SOURCE DOCUMENT
- - - - -
Iwanami Shigeo founded the publishing firm Iwanami Shoten in the Kanda district of Tokyo in 1913. In its early years, the company published authors such as Natsume Sōseki, Kurata Hyakuzō and Abe Jiro. It also published academic and literary journals in the field of philosophy, including Shijo (1917) and Shicho (1921), science, including Kagaku (1931), and literature, such as Bungaku (1933). In 1927, it launched the Iwanami Bunko (Iwanami Library), a "major series of international works".

During the Second Sino-Japanese War and the Second World War, the firm was repeatedly censored because of its positions against the war and the Emperor. Iwanami Shigeo was even sentenced to two months in prison for the publication of the banned works of Tsuda Sōkichi (a sentence which he did not serve, however). Shortly before his death in 1946, he founded the newspaper Sekai, which had a great influence in post-war Japanese intellectual circles.
- - - - -
WHAT TO WORK ON
1. Answer from the Iwanami Shoten passage:
(a) In what year did Iwanami Shigeo found Iwanami Shoten?
(b) What series did the company launch in 1927?
(c) What newspaper did Iwanami Shigeo found shortly before his death?
2. Output the Iwanami Shoten passage word for word, starting at "During the Second" and ending at "Japanese intellectual circles.".
Rely only on the Iwanami Shoten passage.

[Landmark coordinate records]
- - - - -
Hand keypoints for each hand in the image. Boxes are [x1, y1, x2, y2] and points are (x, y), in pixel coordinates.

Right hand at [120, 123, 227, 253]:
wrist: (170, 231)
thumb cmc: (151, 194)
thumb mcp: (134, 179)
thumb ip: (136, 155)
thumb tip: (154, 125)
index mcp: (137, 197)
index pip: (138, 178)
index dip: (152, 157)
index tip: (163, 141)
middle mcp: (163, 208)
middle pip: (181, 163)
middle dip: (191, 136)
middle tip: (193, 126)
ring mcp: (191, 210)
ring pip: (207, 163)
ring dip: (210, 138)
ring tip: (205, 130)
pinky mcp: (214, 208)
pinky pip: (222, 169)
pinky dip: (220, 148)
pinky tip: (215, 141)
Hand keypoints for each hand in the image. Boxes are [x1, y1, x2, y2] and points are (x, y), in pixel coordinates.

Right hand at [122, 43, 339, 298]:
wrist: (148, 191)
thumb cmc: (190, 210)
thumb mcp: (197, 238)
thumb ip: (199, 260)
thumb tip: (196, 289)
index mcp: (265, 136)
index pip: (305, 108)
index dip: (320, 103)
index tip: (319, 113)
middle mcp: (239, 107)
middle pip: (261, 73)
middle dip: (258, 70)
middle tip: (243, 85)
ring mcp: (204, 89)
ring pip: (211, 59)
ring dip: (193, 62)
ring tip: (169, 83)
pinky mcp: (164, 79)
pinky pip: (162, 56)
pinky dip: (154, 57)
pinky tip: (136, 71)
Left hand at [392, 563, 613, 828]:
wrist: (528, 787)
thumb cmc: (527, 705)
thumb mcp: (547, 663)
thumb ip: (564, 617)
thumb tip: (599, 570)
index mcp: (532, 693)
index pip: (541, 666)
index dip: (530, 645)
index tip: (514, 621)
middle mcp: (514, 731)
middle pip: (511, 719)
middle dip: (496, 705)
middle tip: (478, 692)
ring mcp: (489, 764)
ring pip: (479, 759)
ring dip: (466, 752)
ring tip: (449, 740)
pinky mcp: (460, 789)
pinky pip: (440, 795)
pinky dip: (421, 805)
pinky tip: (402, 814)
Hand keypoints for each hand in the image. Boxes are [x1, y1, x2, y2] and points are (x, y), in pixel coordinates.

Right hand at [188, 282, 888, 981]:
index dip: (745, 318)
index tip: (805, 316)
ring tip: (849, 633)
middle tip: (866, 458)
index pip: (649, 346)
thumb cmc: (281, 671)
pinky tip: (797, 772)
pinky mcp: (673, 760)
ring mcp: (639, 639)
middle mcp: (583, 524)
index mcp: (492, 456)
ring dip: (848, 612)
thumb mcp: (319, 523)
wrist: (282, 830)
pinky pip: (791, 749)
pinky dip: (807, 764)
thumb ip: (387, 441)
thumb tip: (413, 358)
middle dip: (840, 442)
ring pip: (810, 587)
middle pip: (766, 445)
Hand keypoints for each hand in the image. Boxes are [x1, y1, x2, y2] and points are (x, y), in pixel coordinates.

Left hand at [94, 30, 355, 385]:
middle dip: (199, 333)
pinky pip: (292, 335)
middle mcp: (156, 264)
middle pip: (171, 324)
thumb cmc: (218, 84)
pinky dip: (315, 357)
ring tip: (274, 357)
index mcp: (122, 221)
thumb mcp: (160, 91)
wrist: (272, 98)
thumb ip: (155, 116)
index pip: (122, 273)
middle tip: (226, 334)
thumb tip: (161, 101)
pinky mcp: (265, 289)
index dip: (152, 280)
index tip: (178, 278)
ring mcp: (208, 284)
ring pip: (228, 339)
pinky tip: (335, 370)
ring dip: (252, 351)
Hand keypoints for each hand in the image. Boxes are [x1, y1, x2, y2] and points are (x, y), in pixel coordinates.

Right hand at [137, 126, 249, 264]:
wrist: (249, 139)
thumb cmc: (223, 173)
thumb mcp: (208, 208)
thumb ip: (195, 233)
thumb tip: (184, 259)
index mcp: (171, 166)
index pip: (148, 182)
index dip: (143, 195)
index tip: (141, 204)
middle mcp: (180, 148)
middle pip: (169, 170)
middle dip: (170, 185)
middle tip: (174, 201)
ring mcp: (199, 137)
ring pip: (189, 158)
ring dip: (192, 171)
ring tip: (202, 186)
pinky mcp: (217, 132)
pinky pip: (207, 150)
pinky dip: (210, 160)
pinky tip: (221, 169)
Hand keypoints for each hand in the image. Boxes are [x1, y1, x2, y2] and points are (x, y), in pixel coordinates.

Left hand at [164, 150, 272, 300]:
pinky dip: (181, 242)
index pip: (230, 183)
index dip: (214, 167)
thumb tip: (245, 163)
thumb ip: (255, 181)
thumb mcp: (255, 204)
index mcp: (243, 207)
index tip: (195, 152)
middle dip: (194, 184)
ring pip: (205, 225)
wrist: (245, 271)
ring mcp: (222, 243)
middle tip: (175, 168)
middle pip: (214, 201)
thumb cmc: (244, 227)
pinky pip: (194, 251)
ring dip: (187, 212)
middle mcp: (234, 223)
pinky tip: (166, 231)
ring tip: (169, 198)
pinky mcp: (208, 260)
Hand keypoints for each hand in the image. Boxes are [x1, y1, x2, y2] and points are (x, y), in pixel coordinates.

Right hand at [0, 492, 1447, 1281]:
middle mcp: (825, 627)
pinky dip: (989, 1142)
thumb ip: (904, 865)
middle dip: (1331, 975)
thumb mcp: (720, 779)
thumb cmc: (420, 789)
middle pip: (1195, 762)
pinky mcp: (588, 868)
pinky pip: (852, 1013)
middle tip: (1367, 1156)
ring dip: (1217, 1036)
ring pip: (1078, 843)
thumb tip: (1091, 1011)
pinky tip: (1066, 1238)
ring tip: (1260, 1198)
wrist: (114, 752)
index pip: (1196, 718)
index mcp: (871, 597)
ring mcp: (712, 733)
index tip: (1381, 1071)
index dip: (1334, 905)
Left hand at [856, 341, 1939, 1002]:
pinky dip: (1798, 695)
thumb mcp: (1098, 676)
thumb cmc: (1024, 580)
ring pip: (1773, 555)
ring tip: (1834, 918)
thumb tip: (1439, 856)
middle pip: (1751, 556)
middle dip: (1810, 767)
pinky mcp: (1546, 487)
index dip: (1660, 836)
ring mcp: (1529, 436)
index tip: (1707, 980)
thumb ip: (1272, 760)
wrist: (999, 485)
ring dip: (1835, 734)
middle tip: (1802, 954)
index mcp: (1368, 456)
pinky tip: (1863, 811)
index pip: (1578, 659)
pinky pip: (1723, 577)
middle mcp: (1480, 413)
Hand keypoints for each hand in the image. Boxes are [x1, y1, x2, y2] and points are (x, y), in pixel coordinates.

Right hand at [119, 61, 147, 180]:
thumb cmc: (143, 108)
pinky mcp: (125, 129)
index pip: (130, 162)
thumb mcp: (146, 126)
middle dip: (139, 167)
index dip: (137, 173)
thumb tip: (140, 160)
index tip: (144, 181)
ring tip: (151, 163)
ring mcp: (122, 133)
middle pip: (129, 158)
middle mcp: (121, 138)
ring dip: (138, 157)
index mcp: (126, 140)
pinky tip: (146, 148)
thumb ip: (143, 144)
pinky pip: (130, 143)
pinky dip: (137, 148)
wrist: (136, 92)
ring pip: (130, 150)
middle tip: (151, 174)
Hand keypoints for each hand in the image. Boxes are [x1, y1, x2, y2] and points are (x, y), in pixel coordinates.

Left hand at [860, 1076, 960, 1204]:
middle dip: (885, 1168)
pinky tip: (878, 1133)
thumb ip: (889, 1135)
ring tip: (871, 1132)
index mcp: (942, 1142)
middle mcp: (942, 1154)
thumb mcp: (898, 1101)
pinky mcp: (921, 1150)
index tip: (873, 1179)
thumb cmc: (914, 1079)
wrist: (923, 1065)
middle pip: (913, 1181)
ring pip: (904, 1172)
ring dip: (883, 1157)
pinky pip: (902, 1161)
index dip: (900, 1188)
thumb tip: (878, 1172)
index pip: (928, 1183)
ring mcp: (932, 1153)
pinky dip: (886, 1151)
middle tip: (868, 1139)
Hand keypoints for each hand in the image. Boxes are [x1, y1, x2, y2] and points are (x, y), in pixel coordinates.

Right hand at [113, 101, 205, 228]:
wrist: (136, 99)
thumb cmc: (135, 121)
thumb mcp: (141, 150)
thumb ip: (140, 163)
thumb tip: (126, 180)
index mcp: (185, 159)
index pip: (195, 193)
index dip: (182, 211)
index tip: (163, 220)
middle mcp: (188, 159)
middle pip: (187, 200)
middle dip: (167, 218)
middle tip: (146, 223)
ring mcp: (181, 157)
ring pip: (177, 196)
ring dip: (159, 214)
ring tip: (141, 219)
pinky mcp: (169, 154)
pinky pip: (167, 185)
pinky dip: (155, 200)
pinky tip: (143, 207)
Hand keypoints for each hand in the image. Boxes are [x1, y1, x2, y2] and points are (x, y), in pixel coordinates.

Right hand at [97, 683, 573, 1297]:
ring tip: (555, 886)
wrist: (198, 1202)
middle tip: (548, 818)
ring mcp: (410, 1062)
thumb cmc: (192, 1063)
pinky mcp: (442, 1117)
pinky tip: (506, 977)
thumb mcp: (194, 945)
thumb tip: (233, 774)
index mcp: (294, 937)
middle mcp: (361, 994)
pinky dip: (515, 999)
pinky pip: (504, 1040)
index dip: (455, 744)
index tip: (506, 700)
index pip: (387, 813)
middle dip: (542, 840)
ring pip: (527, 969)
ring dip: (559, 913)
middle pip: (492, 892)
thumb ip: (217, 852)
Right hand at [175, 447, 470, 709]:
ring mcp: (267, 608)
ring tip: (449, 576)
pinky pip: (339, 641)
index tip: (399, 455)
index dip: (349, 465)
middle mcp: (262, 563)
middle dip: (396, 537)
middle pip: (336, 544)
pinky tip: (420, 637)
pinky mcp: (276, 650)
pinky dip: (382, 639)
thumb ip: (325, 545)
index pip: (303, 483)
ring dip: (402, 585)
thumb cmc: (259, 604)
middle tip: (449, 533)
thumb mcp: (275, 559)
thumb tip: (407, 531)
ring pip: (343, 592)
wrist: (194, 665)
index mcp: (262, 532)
- - - - -
OUTPUTS FOR THE TASKS
1.
(a) 1913
(b) The Iwanami Bunko (Iwanami Library)
(c) Sekai

2.
During the Second Sino-Japanese War and the Second World War, the firm was repeatedly censored because of its positions against the war and the Emperor. Iwanami Shigeo was even sentenced to two months in prison for the publication of the banned works of Tsuda Sōkichi (a sentence which he did not serve, however). Shortly before his death in 1946, he founded the newspaper Sekai, which had a great influence in post-war Japanese intellectual circles.